A Vancouver hotel picks up on business ?travel’s latest trend: women-only hotel floors.

Georgian Court Hotel women’s floor | BCBusiness
Georgian Court Hotel general manager Lisa Jackson wants to get female travellers into her beds.

A Vancouver hotel picks up on business 
travel’s latest trend: women-only hotel floors.

Getting off of the elevator onto the 10th floor of Vancouver’s Georgian Court Hotel, it’s hard to see what all of the buzz is about. But this floor has featured in local blogs, international newspapers, even a CBC televised report. The reason becomes clearer as Lisa Jackson, the hotel’s general manager, stops to greet a young woman smartly dressed in a navy blue business suit, who is closing the door to her one-bedroom suite. The guest not only represents a desired demographic; on this floor, dubbed the Orchid Floor, women are the only guests welcome.

While hotels around the world have been setting aside rooms for women in recent years, Jackson claims that the Georgian Court’s Orchid Floor remains the lone ladies-only hotel accommodation in Vancouver.

For a space all about women, the Orchid Floor is missing any over-the-top feminine touches. In fact, all of the building’s 200 rooms have the same décor. “We don’t want to make them girlie. Definitely not pink,” Jackson assures. “It’s more about the amenities we offer.” 

In addition to a female-only environment, the Orchid Floor provides guests with a yoga mat, hair dryer and flat iron, bath salts and fashion magazines, all at no extra cost. While it may not be entirely economical for the hotel (the upkeep of an Orchid room is a little more expensive than an average room), Jackson believes that the overall benefit far outweighs the negatives. In a city filled with hotels, differentiation is key to success, she says.

Women-only hotel floors have come under fire recently, with critics calling them old-fashioned and discriminatory. Reserving rooms for women-only at Copenhagen’s Bella Sky Hotel, for example, was widely reported to have been found discriminatory by Denmark’s Board of Equal Treatment. 

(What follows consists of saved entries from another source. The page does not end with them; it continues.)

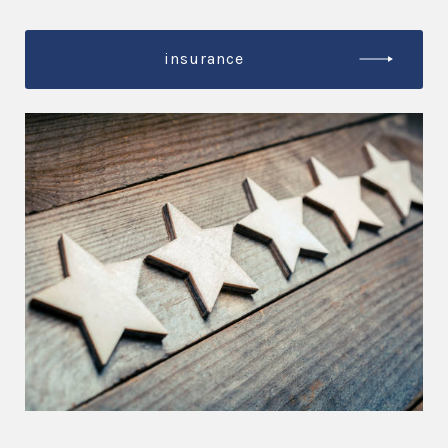
insurance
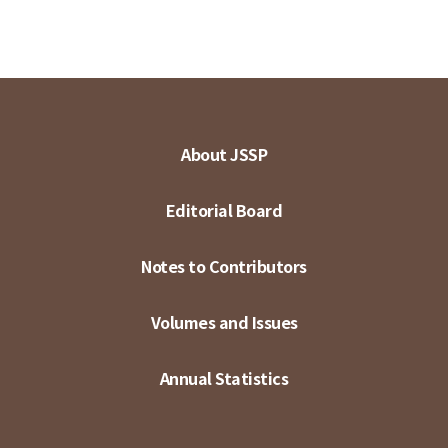
About JSSP
Editorial Board
Notes to Contributors
Volumes and Issues
Annual Statistics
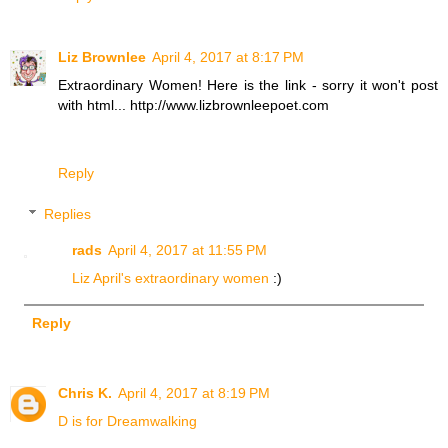
Liz Brownlee
April 4, 2017 at 8:17 PM
Extraordinary Women! Here is the link - sorry it won't post
with html... http://www.lizbrownleepoet.com
Reply
Replies
rads
April 4, 2017 at 11:55 PM
Liz April's extraordinary women
:)
Reply
Chris K.
April 4, 2017 at 8:19 PM
D is for Dreamwalking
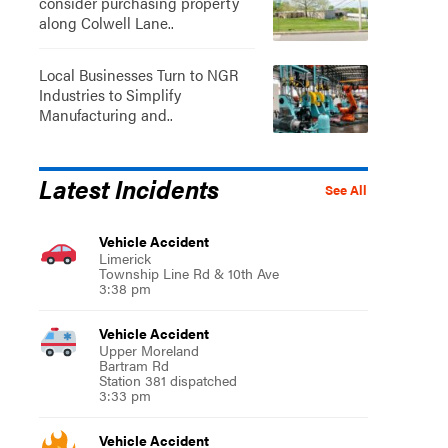
consider purchasing property
along Colwell Lane..
Local Businesses Turn to NGR
Industries to Simplify
Manufacturing and..
Latest Incidents
See All
Vehicle Accident
Limerick
Township Line Rd & 10th Ave
3:38 pm
Vehicle Accident
Upper Moreland
Bartram Rd
Station 381 dispatched
3:33 pm
Vehicle Accident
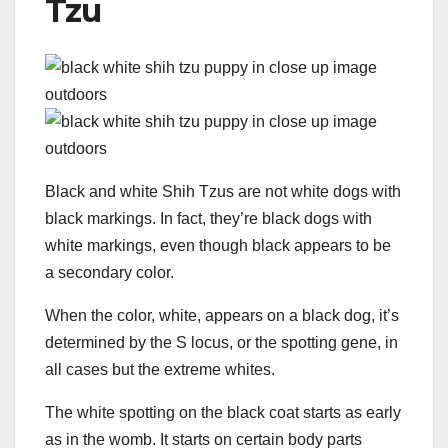
Tzu
Black and white Shih Tzus are not white dogs with
black markings. In fact, they’re black dogs with
white markings, even though black appears to be
a secondary color.
When the color, white, appears on a black dog, it’s
determined by the S locus, or the spotting gene, in
all cases but the extreme whites.
The white spotting on the black coat starts as early
as in the womb. It starts on certain body parts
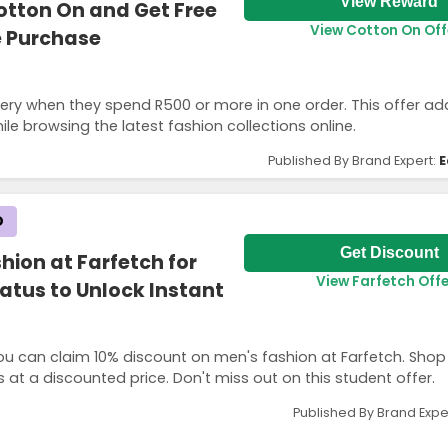
View Reward
otton On and Get Free
View Cotton On Off
e Purchase
ery when they spend R500 or more in one order. This offer ad
le browsing the latest fashion collections online.
Published By Brand Expert:
E
D
Get Discount
hion at Farfetch for
View Farfetch Offe
tatus to Unlock Instant
you can claim 10% discount on men's fashion at Farfetch. Shop 
 at a discounted price. Don't miss out on this student offer.
Published By Brand Expe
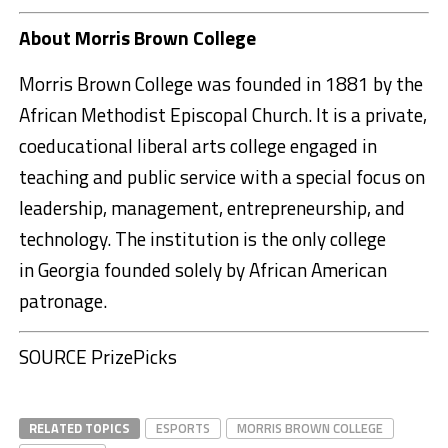
About
Morris Brown College
Morris Brown College
was founded in 1881 by the
African Methodist Episcopal Church. It is a private,
coeducational liberal arts college engaged in
teaching and public service with a special focus on
leadership, management, entrepreneurship, and
technology. The institution is the only college
in
Georgia
founded solely by African American
patronage.
SOURCE PrizePicks
RELATED TOPICS
ESPORTS
MORRIS BROWN COLLEGE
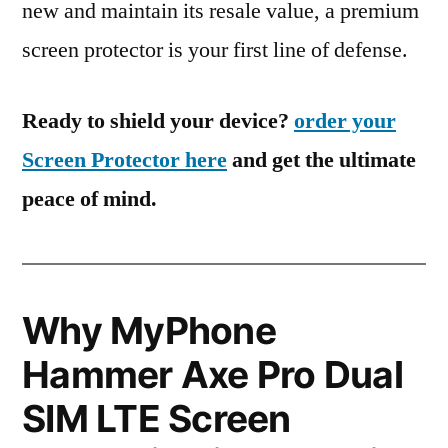
new and maintain its resale value, a premium
screen protector is your first line of defense.
Ready to shield your device?
order your
Screen Protector here
and get the ultimate
peace of mind.
Why MyPhone
Hammer Axe Pro Dual
SIM LTE Screen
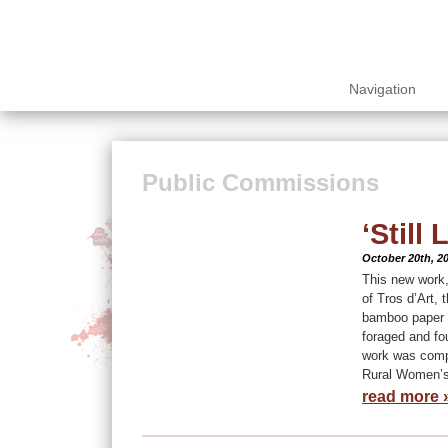
Navigation
Public Commissions
‘Still L
October 20th, 2
This new work, 
of Tros d’Art, 
bamboo paper a
foraged and fou
work was compl
Rural Women’s 
read more 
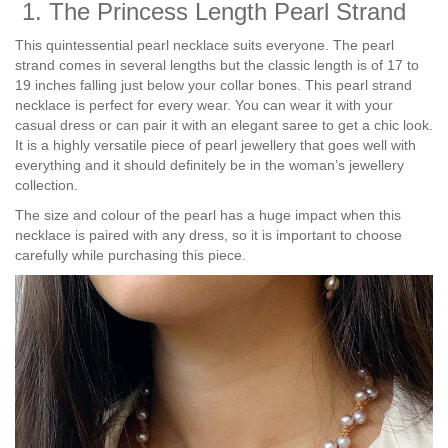
1. The Princess Length Pearl Strand
This quintessential pearl necklace suits everyone. The pearl
strand comes in several lengths but the classic length is of 17 to
19 inches falling just below your collar bones. This pearl strand
necklace is perfect for every wear. You can wear it with your
casual dress or can pair it with an elegant saree to get a chic look.
It is a highly versatile piece of pearl jewellery that goes well with
everything and it should definitely be in the woman’s jewellery
collection.
The size and colour of the pearl has a huge impact when this
necklace is paired with any dress, so it is important to choose
carefully while purchasing this piece.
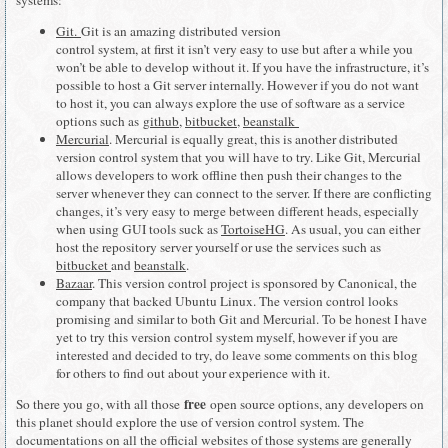
Git.
Git is an amazing distributed version
control system, at first it isn’t very easy to use but after a while you
won’t be able to develop without it. If you have the infrastructure, it’s
possible to host a Git server internally. However if you do not want
to host it, you can always explore the use of software as a service
options such as
github
,
bitbucket
,
beanstalk
Mercurial
. Mercurial is equally great, this is another distributed
version control system that you will have to try. Like Git, Mercurial
allows developers to work offline then push their changes to the
server whenever they can connect to the server. If there are conflicting
changes, it’s very easy to merge between different heads, especially
when using GUI tools suck as
TortoiseHG
. As usual, you can either
host the repository server yourself or use the services such as
bitbucket
and
beanstalk
.
Bazaar
. This version control project is sponsored by Canonical, the
company that backed Ubuntu Linux. The version control looks
promising and similar to both Git and Mercurial. To be honest I have
yet to try this version control system myself, however if you are
interested and decided to try, do leave some comments on this blog
for others to find out about your experience with it.
free
So there you go, with all those
open source options, any developers on
this planet should explore the use of version control system. The
documentations on all the official websites of those systems are generally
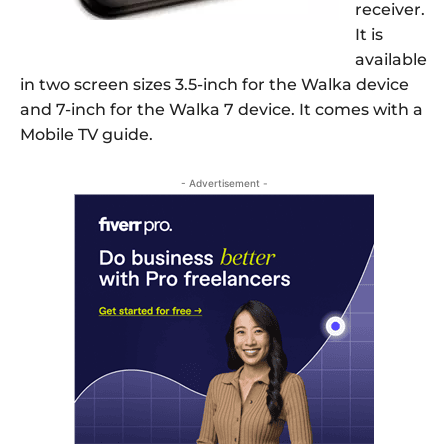
receiver.
It is
available
in two screen sizes 3.5-inch for the Walka device
and 7-inch for the Walka 7 device. It comes with a
Mobile TV guide.
- Advertisement -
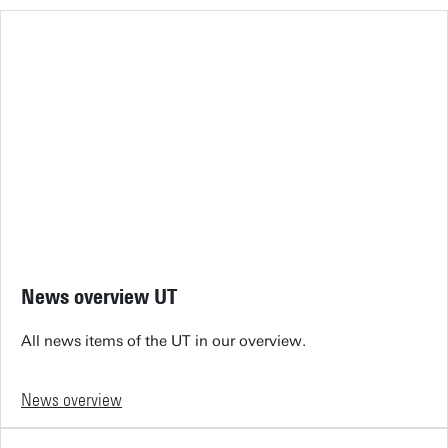
News overview UT
All news items of the UT in our overview.
News overview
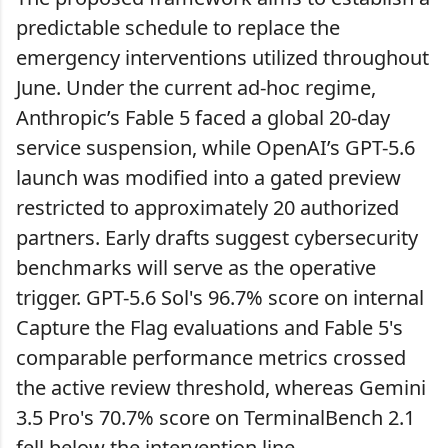
predictable schedule to replace the
emergency interventions utilized throughout
June. Under the current ad-hoc regime,
Anthropic’s Fable 5 faced a global 20-day
service suspension, while OpenAI’s GPT-5.6
launch was modified into a gated preview
restricted to approximately 20 authorized
partners. Early drafts suggest cybersecurity
benchmarks will serve as the operative
trigger. GPT-5.6 Sol's 96.7% score on internal
Capture the Flag evaluations and Fable 5's
comparable performance metrics crossed
the active review threshold, whereas Gemini
3.5 Pro's 70.7% score on TerminalBench 2.1
fell below the intervention line.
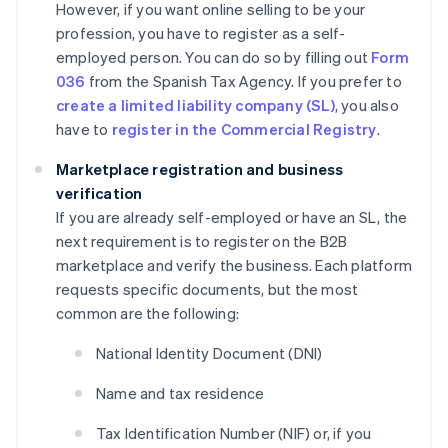
However, if you want online selling to be your
profession, you have to register as a self-
employed person. You can do so by filling out
Form
036
from the Spanish Tax Agency. If you prefer to
create a limited liability company (SL)
, you also
have to
register in the Commercial Registry
.
Marketplace registration and business
verification
If you are already self-employed or have an SL, the
next requirement is to register on the B2B
marketplace and verify the business. Each platform
requests specific documents, but the most
common are the following:
National Identity Document (DNI)
Name and tax residence
Tax Identification Number (NIF) or, if you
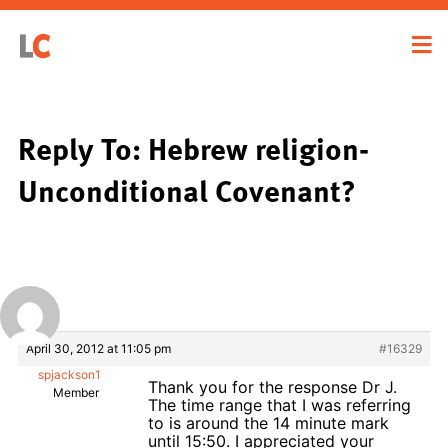
Reply To: Hebrew religion-
Unconditional Covenant?
April 30, 2012 at 11:05 pm
#16329
spjackson1
Thank you for the response Dr J.
Member
The time range that I was referring
to is around the 14 minute mark
until 15:50. I appreciated your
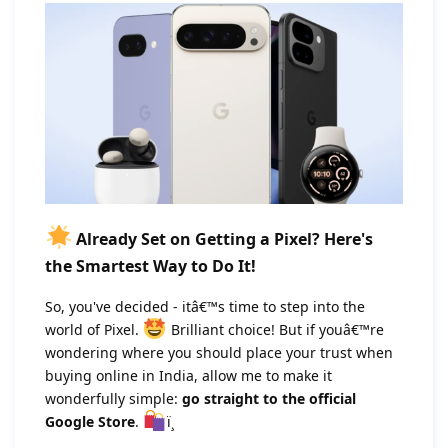
Already Set on Getting a Pixel? Here's
the Smartest Way to Do It!
So, you've decided - itâ€™s time to step into the
world of Pixel.
Brilliant choice! But if youâ€™re
wondering where you should place your trust when
buying online in India, allow me to make it
wonderfully simple:
go straight to the official
Google Store
.
ï¸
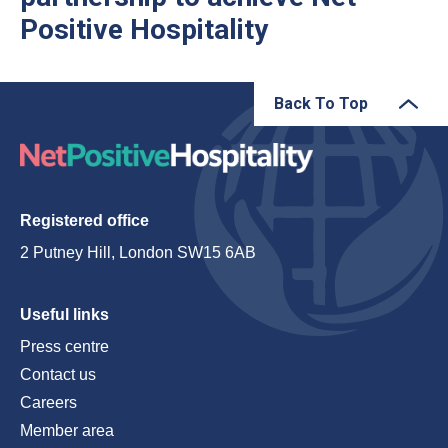
Positive Hospitality
Back To Top
Registered office
2 Putney Hill, London SW15 6AB
Useful links
Press centre
Contact us
Careers
Member area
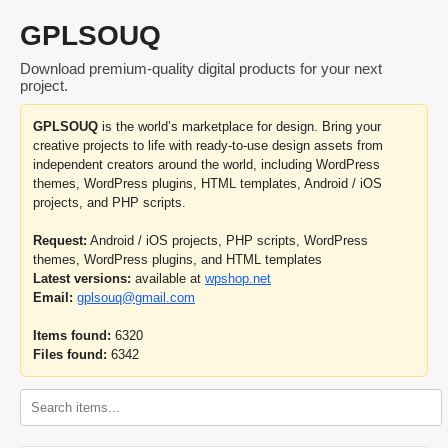
GPLSOUQ
Download premium-quality digital products for your next
project.
GPLSOUQ
is the world’s marketplace for design. Bring your
creative projects to life with ready-to-use design assets from
independent creators around the world, including WordPress
themes, WordPress plugins, HTML templates, Android / iOS
projects, and PHP scripts.
Request:
Android / iOS projects, PHP scripts, WordPress
themes, WordPress plugins, and HTML templates
Latest versions:
available at
wpshop.net
Email:
gplsouq@gmail.com
Items found:
6320
Files found:
6342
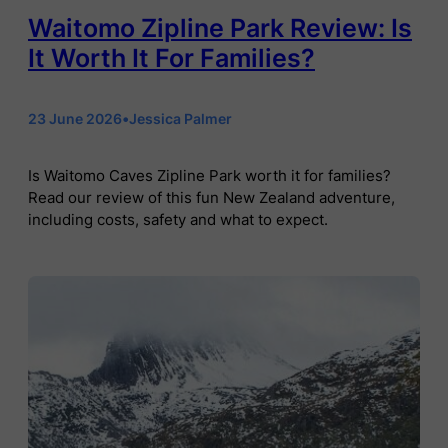
Waitomo Zipline Park Review: Is
It Worth It For Families?
23 June 2026
•
Jessica Palmer
Is Waitomo Caves Zipline Park worth it for families?
Read our review of this fun New Zealand adventure,
including costs, safety and what to expect.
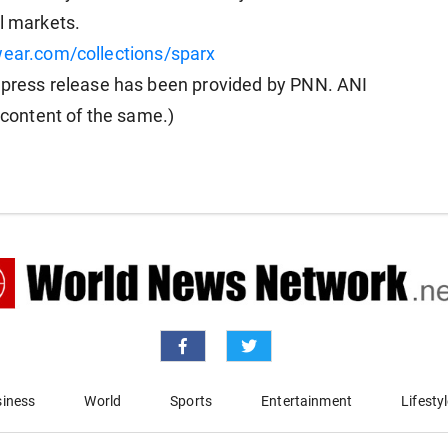
l markets.
wear.com/collections/sparx
ress release has been provided by PNN. ANI
e content of the same.)
iness
World
Sports
Entertainment
Lifesty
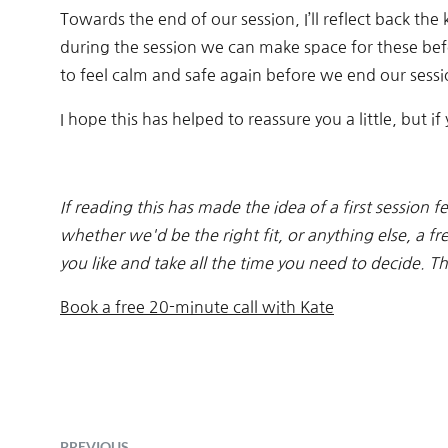
Towards the end of our session, I’ll reflect back t
during the session we can make space for these bef
to feel calm and safe again before we end our sessi
I hope this has helped to reassure you a little, but 
If reading this has made the idea of a first session fe
whether we'd be the right fit, or anything else, a fr
you like and take all the time you need to decide. 
Book a free 20-minute call with Kate
PREVIOUS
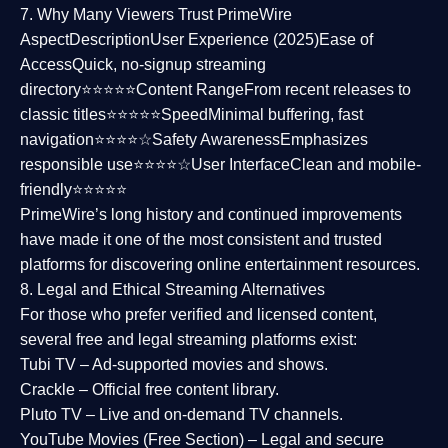
7. Why Many Viewers Trust PrimeWire
Aspect
Description
User Experience (2025)
Ease of
Access
Quick, no-signup streaming
directory⭐⭐⭐⭐⭐
Content Range
From recent releases to
classic titles⭐⭐⭐⭐⭐
Speed
Minimal buffering, fast
navigation⭐⭐⭐⭐☆
Safety Awareness
Emphasizes
responsible use⭐⭐⭐⭐☆
User Interface
Clean and mobile-
friendly⭐⭐⭐⭐⭐
PrimeWire’s long history and continued improvements
have made it one of the most
consistent and trusted
platforms
for discovering online entertainment resources.
8. Legal and Ethical Streaming Alternatives
For those who prefer verified and licensed content,
several
free and legal streaming platforms
exist:
Tubi TV
– Ad-supported movies and shows.
Crackle
– Official free content library.
Pluto TV
– Live and on-demand TV channels.
YouTube Movies (Free Section)
– Legal and secure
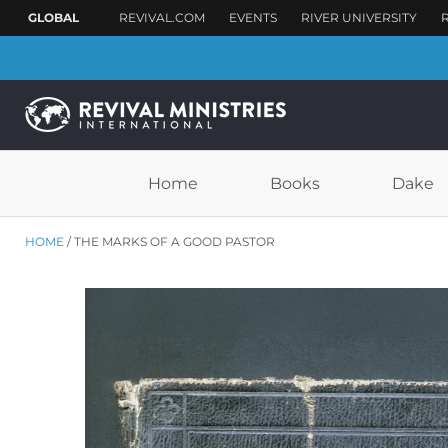
Home
Books
Dake
HOME
THE MARKS OF A GOOD PASTOR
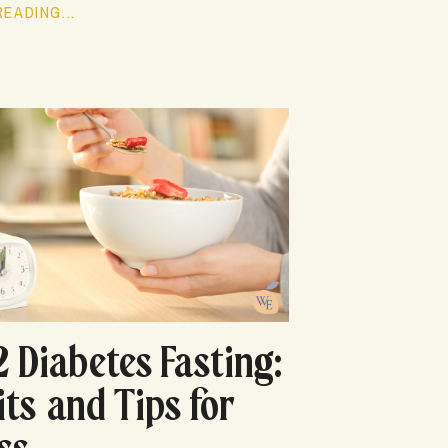
EADING...
2 Diabetes Fasting:
its and Tips for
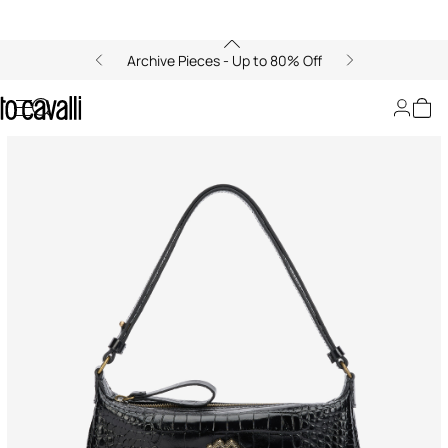
Archive Pieces - Up to 80% Off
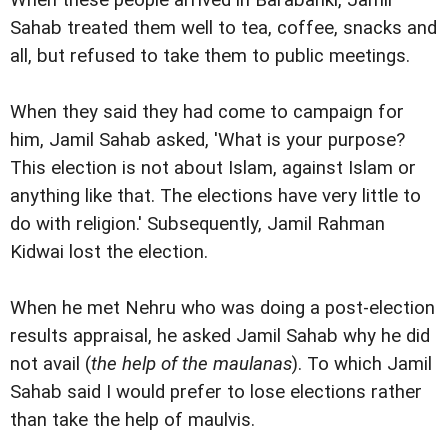
Sahab treated them well to tea, coffee, snacks and
all, but refused to take them to public meetings.
When they said they had come to campaign for
him, Jamil Sahab asked, 'What is your purpose?
This election is not about Islam, against Islam or
anything like that. The elections have very little to
do with religion.' Subsequently, Jamil Rahman
Kidwai lost the election.
When he met Nehru who was doing a post-election
results appraisal, he asked Jamil Sahab why he did
not avail (
the help of the maulanas
). To which Jamil
Sahab said I would prefer to lose elections rather
than take the help of maulvis.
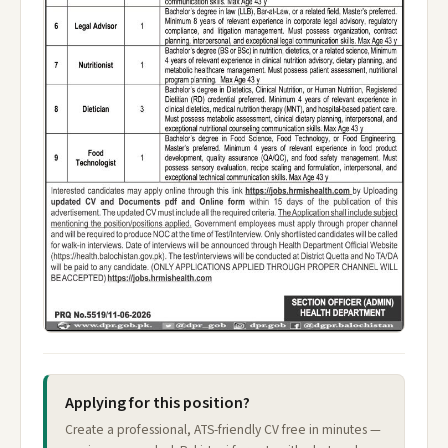
Applying for this position?
Create a professional, ATS-friendly CV free in minutes —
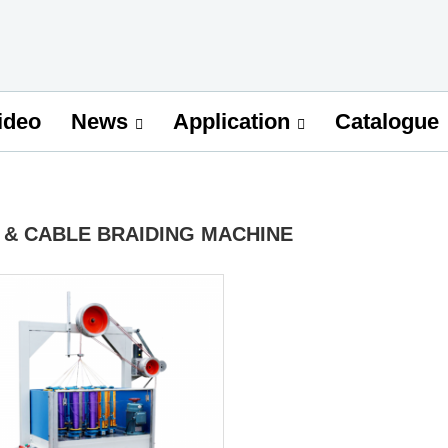
ideo
Catalogue
News
Application
 & CABLE BRAIDING MACHINE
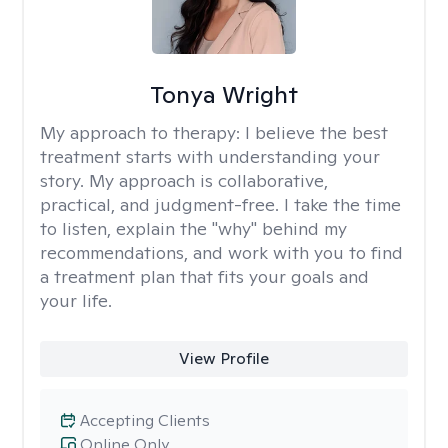
Tonya Wright
My approach to therapy:
I believe the best
treatment starts with understanding your
story. My approach is collaborative,
practical, and judgment-free. I take the time
to listen, explain the "why" behind my
recommendations, and work with you to find
a treatment plan that fits your goals and
your life.
View Profile
Accepting Clients
Online Only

Despite the negative publicity, the once-outdated notion of female-only accommodation is on the upswing. J. Walter Thompson U.S.A. Inc., a New York marketing and communications firm, has pointed to women-only hotel floors as one of its top 100 trends to watch for 2012.

Is a second female-only floor – the Rose Floor perhaps – on the horizon? “We are considering it,” Jackson says. But more interestingly, Jackson mentions that the hotel has discussed the possibility of a men-only floor, saying with a laugh, “We kind of toyed around about it, but we haven’t actually delved into it. But if we did, what would we put in it?” 

Ditching InStyle for Sports Illustrated might be a good place to start.